Excerpt ->

Colombia gold mine MSE project

By Chip Fuller

Introduction

A Canadian firm, Continental Gold Ltd., is a precious metals mining company and it currently operates the largest gold mine in Colombia, the Buriticá project. Mining products provide approximately 20% of Colombia’s exports and 2.5% of its GDP. The Buriticá project covers more than 13,500 hectacres (33,345 acres) and is located 75km (47 miles) from Medellin in a mountainous area of the country. This construction project included the design/build of an equipment staging platform 6km (3.7 miles) away from the main paved road, the Pan-American Highway.

Problem

One of the most critical areas was known as the Platanal–Yaragua Ramp and is the subject of this case study.

Expanded mine operations required the construction of two tunnels through a mountain that would provide access for needed drilling and construction equipment, which necessitated the construction of a 3m-wide unpaved access road, plus a staging platform for equipment.

To do ->
[1] List every length in the gold mine case study that is given in kilometers or meters, along with what each one measures.
[2] Quote the gold mine case study word for word, beginning at "A Canadian firm, Continental" and stopping after "the Pan-American Highway.".

Provided material ->
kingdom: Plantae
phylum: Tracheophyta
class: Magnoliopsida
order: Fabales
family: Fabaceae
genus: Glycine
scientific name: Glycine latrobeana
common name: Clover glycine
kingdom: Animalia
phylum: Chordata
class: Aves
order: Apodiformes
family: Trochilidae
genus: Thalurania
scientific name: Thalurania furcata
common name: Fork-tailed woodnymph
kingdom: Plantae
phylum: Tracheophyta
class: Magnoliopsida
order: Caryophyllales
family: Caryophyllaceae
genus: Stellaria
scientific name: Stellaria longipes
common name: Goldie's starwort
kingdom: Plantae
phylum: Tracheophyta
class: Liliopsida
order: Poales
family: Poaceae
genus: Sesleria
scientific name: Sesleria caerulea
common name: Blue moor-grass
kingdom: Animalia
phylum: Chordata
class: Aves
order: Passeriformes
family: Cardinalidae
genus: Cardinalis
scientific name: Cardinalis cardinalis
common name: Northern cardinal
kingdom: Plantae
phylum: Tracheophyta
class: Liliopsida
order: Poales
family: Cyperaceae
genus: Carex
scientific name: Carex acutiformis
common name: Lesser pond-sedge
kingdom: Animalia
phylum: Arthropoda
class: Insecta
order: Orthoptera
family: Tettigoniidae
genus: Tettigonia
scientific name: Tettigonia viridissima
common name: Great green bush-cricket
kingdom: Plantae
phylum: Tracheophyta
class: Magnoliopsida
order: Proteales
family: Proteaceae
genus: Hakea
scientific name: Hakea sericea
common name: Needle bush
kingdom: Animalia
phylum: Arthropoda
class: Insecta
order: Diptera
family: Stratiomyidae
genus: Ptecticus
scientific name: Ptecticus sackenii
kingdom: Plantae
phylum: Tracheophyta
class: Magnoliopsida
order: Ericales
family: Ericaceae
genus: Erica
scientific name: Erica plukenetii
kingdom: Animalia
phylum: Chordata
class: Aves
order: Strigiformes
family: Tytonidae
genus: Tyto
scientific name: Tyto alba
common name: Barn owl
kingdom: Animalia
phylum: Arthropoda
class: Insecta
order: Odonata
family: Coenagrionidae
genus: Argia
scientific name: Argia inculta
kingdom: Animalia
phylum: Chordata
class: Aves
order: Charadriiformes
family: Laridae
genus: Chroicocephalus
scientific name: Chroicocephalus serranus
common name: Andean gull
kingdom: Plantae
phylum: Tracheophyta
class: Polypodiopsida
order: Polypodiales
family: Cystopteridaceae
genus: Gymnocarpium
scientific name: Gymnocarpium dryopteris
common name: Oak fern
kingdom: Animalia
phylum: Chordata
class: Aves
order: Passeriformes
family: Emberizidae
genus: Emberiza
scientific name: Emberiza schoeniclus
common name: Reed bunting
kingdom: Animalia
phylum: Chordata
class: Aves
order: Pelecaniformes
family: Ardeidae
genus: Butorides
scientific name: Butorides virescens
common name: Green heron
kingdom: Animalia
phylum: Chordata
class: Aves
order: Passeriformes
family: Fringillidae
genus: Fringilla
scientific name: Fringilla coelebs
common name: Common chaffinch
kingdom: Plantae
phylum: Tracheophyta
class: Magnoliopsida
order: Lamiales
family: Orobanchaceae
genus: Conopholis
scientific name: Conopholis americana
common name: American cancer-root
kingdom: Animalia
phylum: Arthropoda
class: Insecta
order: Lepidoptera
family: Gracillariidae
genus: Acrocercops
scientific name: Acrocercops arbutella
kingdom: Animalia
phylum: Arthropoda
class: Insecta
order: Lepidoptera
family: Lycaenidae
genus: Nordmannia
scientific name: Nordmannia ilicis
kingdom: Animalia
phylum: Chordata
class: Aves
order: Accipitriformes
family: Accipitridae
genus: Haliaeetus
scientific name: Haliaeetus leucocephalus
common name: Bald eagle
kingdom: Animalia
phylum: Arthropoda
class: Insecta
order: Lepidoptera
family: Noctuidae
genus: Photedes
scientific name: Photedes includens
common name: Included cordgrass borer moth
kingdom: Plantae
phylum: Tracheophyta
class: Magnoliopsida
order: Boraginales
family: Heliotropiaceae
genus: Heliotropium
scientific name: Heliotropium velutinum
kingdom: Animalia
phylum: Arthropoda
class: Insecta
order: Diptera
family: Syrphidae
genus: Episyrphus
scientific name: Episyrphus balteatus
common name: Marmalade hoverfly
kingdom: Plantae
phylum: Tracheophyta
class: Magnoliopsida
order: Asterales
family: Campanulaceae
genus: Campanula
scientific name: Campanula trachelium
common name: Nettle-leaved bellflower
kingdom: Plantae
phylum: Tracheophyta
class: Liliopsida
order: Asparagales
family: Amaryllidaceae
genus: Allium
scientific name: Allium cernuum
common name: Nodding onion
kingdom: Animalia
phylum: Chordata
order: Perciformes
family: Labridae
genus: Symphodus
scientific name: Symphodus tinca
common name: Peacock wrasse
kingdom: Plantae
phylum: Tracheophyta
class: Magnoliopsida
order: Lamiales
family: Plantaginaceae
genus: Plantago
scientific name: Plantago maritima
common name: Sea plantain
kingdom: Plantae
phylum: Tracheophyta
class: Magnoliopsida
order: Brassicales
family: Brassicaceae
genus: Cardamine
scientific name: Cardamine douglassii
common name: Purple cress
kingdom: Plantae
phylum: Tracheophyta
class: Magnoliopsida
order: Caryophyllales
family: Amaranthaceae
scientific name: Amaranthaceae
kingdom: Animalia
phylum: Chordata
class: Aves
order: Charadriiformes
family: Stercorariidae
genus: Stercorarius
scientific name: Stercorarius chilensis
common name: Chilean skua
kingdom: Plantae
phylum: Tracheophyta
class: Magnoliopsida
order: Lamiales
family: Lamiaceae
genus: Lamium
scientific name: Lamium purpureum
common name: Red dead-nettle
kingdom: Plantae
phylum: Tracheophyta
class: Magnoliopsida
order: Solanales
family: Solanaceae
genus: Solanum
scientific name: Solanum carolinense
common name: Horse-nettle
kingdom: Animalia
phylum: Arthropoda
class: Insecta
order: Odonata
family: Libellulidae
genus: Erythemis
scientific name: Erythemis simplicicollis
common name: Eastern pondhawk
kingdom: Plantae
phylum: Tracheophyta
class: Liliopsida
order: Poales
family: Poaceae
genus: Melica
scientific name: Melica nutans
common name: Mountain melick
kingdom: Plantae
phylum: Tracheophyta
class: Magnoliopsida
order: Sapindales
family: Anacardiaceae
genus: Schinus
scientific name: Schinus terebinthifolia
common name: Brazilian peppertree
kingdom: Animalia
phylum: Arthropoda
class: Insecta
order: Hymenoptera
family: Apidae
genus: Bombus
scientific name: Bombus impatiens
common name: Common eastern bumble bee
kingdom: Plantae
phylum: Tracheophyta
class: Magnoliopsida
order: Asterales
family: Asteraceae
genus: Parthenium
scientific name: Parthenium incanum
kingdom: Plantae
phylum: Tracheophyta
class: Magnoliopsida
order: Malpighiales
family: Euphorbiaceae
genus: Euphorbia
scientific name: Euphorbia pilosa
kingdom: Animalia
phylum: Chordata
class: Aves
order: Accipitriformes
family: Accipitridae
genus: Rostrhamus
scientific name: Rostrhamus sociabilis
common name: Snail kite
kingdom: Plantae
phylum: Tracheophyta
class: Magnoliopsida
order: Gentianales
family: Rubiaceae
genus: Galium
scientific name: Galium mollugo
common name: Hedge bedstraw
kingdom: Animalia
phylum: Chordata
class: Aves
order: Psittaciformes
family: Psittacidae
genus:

Solutions to the exercise ->
[1]
- 75km (47 miles): how far the Buriticá project is from Medellin
- 6km (3.7 miles): how far the equipment staging platform is from the Pan-American Highway
- 3m: the width of the unpaved access road

[2]
A Canadian firm, Continental Gold Ltd., is a precious metals mining company and it currently operates the largest gold mine in Colombia, the Buriticá project. Mining products provide approximately 20% of Colombia’s exports and 2.5% of its GDP. The Buriticá project covers more than 13,500 hectacres (33,345 acres) and is located 75km (47 miles) from Medellin in a mountainous area of the country. This construction project included the design/build of an equipment staging platform 6km (3.7 miles) away from the main paved road, the Pan-American Highway.